AI members like to claim that USPAP was actually their own ethics document originally...(now they seem to want to distant themselves from same?) But USPAP was an outgrowth of an ad hoc committee of societies during 1986 and 1987. All societies had ethics documents and many still have their own versions even today. ASA members are not alone in allowing members to apply the IVSC (International Valuation Standards) when working outside the US as well. The IVSC was created about 1994 and some urged adoption of this standard in lieu of USPAP but apparently that was nixed by the PTB. No one mentions it much now.

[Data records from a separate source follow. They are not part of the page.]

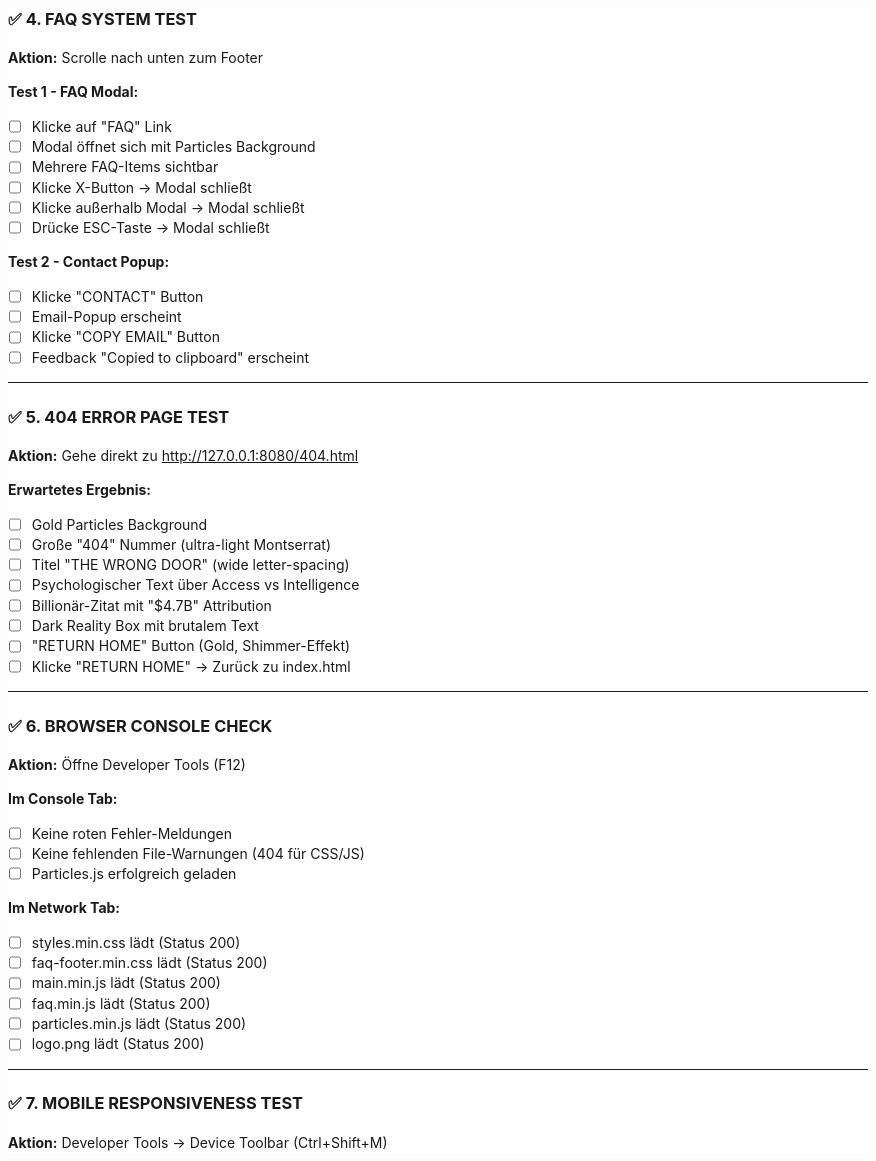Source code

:
### ✅ 4. FAQ SYSTEM TEST
**Aktion:** Scrolle nach unten zum Footer

**Test 1 - FAQ Modal:**
- [ ] Klicke auf "FAQ" Link
- [ ] Modal öffnet sich mit Particles Background
- [ ] Mehrere FAQ-Items sichtbar
- [ ] Klicke X-Button → Modal schließt
- [ ] Klicke außerhalb Modal → Modal schließt
- [ ] Drücke ESC-Taste → Modal schließt

**Test 2 - Contact Popup:**
- [ ] Klicke "CONTACT" Button
- [ ] Email-Popup erscheint
- [ ] Klicke "COPY EMAIL" Button
- [ ] Feedback "Copied to clipboard" erscheint

---

### ✅ 5. 404 ERROR PAGE TEST
**Aktion:** Gehe direkt zu http://127.0.0.1:8080/404.html

**Erwartetes Ergebnis:**
- [ ] Gold Particles Background
- [ ] Große "404" Nummer (ultra-light Montserrat)
- [ ] Titel "THE WRONG DOOR" (wide letter-spacing)
- [ ] Psychologischer Text über Access vs Intelligence
- [ ] Billionär-Zitat mit "$4.7B" Attribution
- [ ] Dark Reality Box mit brutalem Text
- [ ] "RETURN HOME" Button (Gold, Shimmer-Effekt)
- [ ] Klicke "RETURN HOME" → Zurück zu index.html

---

### ✅ 6. BROWSER CONSOLE CHECK
**Aktion:** Öffne Developer Tools (F12)

**Im Console Tab:**
- [ ] Keine roten Fehler-Meldungen
- [ ] Keine fehlenden File-Warnungen (404 für CSS/JS)
- [ ] Particles.js erfolgreich geladen

**Im Network Tab:**
- [ ] styles.min.css lädt (Status 200)
- [ ] faq-footer.min.css lädt (Status 200)
- [ ] main.min.js lädt (Status 200)
- [ ] faq.min.js lädt (Status 200)
- [ ] particles.min.js lädt (Status 200)
- [ ] logo.png lädt (Status 200)

---

### ✅ 7. MOBILE RESPONSIVENESS TEST
**Aktion:** Developer Tools → Device Toolbar (Ctrl+Shift+M)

Outside California and prior to 1992ish there was no licensing. Now, once in law, all states would be required to license appraisers, designations were the only distinguishing mark among appraisers. The (then) AIREA MAI was the "top dog" and often got the requirement of MAI designees only be allowed to do certain properties (such as public facilities.) There was a substantial dust up and blowback from other organizations that prevent the institute from imposing the MAI designation within the IAG and bank lending laws itself. MAI (in my state for instance) was a closely held 'good old boys' network who once deemed there were already "enough" MAIs in NW Arkansas that they simply didn't allow other qualified members to join the club (dominated by Little Rock appraisers). So the NW members packed up and joined the Ozark chapter in Springfield, MO who were happy to confer the designations to them...Now (I understand) Tulsa, Arkansas, and Ozark chapters have merged and are less self-centered on such matters and happy to have any member they can scrounge up. Lowering the bar for MAI is also apparently a real thing as well.

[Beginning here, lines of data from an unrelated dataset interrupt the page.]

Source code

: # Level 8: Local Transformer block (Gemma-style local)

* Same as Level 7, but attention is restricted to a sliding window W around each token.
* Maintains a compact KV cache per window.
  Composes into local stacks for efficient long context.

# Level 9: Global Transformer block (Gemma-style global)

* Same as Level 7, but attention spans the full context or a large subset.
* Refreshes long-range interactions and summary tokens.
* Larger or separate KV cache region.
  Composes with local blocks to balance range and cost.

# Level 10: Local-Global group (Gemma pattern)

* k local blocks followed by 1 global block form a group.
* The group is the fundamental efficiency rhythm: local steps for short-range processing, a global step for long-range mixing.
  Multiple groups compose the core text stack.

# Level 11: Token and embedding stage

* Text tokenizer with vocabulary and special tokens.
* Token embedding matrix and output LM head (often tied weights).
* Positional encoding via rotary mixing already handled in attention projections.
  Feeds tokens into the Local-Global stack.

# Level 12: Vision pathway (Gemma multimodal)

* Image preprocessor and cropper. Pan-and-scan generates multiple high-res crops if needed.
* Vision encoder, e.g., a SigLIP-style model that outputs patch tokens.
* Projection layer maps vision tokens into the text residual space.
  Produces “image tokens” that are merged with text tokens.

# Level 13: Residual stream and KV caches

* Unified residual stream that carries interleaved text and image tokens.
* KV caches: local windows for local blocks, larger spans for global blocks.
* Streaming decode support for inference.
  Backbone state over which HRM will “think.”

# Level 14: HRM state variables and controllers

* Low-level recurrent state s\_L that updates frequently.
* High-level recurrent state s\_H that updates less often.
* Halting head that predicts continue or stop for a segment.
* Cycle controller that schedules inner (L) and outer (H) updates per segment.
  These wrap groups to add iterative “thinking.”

I have taken classes sponsored or cosponsored by AI, NAMA, NAIFA, ASA, NAREA, and ASFMRA. I've taken classes from the Columbia Institute as well as Lincoln Institute. I've taken classes in 5 states, and so which is the "best"? I found most are fundamentally the "best" based upon the instructor. I found little difference in the NAREA Tobias designating classes and the AI classes I've taken. And in the NAMA, ASFMRA, and ASA classes I didn't have to listen to a whining past president defend the decision to pull out of TAF...just saying.

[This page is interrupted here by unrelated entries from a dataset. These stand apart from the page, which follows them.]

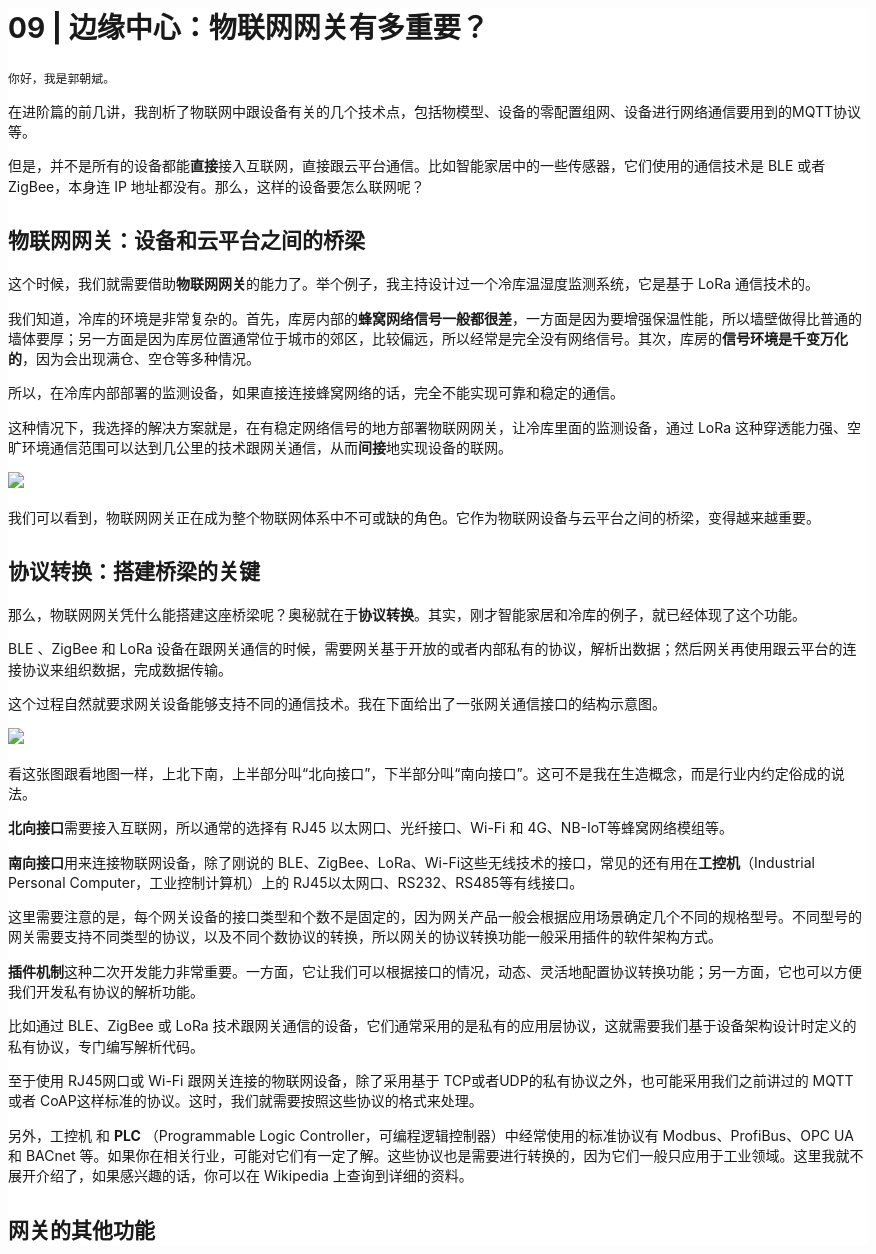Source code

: # 09 | 边缘中心：物联网网关有多重要？

    你好，我是郭朝斌。

在进阶篇的前几讲，我剖析了物联网中跟设备有关的几个技术点，包括物模型、设备的零配置组网、设备进行网络通信要用到的MQTT协议等。

但是，并不是所有的设备都能**直接**接入互联网，直接跟云平台通信。比如智能家居中的一些传感器，它们使用的通信技术是 BLE 或者 ZigBee，本身连 IP 地址都没有。那么，这样的设备要怎么联网呢？

## 物联网网关：设备和云平台之间的桥梁

这个时候，我们就需要借助**物联网网关**的能力了。举个例子，我主持设计过一个冷库温湿度监测系统，它是基于 LoRa 通信技术的。

我们知道，冷库的环境是非常复杂的。首先，库房内部的**蜂窝网络信号一般都很差**，一方面是因为要增强保温性能，所以墙壁做得比普通的墙体要厚；另一方面是因为库房位置通常位于城市的郊区，比较偏远，所以经常是完全没有网络信号。其次，库房的**信号环境是千变万化的**，因为会出现满仓、空仓等多种情况。

所以，在冷库内部部署的监测设备，如果直接连接蜂窝网络的话，完全不能实现可靠和稳定的通信。

这种情况下，我选择的解决方案就是，在有稳定网络信号的地方部署物联网网关，让冷库里面的监测设备，通过 LoRa 这种穿透能力强、空旷环境通信范围可以达到几公里的技术跟网关通信，从而**间接**地实现设备的联网。

![](https://static001.geekbang.org/resource/image/d6/2b/d6c122e2b43b2c8c9ee860a2945d222b.jpg)

我们可以看到，物联网网关正在成为整个物联网体系中不可或缺的角色。它作为物联网设备与云平台之间的桥梁，变得越来越重要。

## 协议转换：搭建桥梁的关键

那么，物联网网关凭什么能搭建这座桥梁呢？奥秘就在于**协议转换**。其实，刚才智能家居和冷库的例子，就已经体现了这个功能。

BLE 、ZigBee 和 LoRa 设备在跟网关通信的时候，需要网关基于开放的或者内部私有的协议，解析出数据；然后网关再使用跟云平台的连接协议来组织数据，完成数据传输。

这个过程自然就要求网关设备能够支持不同的通信技术。我在下面给出了一张网关通信接口的结构示意图。

![](https://static001.geekbang.org/resource/image/46/1c/46ec62221a9667baab1bb03e42ed691c.jpg)

看这张图跟看地图一样，上北下南，上半部分叫“北向接口”，下半部分叫“南向接口”。这可不是我在生造概念，而是行业内约定俗成的说法。

**北向接口**需要接入互联网，所以通常的选择有 RJ45 以太网口、光纤接口、Wi-Fi 和 4G、NB-IoT等蜂窝网络模组等。

**南向接口**用来连接物联网设备，除了刚说的 BLE、ZigBee、LoRa、Wi-Fi这些无线技术的接口，常见的还有用在**工控机**（Industrial Personal Computer，工业控制计算机）上的 RJ45以太网口、RS232、RS485等有线接口。

这里需要注意的是，每个网关设备的接口类型和个数不是固定的，因为网关产品一般会根据应用场景确定几个不同的规格型号。不同型号的网关需要支持不同类型的协议，以及不同个数协议的转换，所以网关的协议转换功能一般采用插件的软件架构方式。

**插件机制**这种二次开发能力非常重要。一方面，它让我们可以根据接口的情况，动态、灵活地配置协议转换功能；另一方面，它也可以方便我们开发私有协议的解析功能。

比如通过 BLE、ZigBee 或 LoRa 技术跟网关通信的设备，它们通常采用的是私有的应用层协议，这就需要我们基于设备架构设计时定义的私有协议，专门编写解析代码。

至于使用 RJ45网口或 Wi-Fi 跟网关连接的物联网设备，除了采用基于 TCP或者UDP的私有协议之外，也可能采用我们之前讲过的 MQTT 或者 CoAP这样标准的协议。这时，我们就需要按照这些协议的格式来处理。

另外，工控机 和 **PLC** （Programmable Logic Controller，可编程逻辑控制器）中经常使用的标准协议有 Modbus、ProfiBus、OPC UA 和 BACnet 等。如果你在相关行业，可能对它们有一定了解。这些协议也是需要进行转换的，因为它们一般只应用于工业领域。这里我就不展开介绍了，如果感兴趣的话，你可以在 Wikipedia 上查询到详细的资料。

## 网关的其他功能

The instructor makes the class. And frankly, a lot of the early NAMA and ASFMRA classes I took were real meat and not much milk. The best income class I took was from a guy who could memorize key punches from a 12C when solving a problem yet he ended up under threat of sanction from a state, and another senior appraiser who worked with him once said he couldn't appraise worth a flip. I guess those who do, do and those who can't, teach is a truism.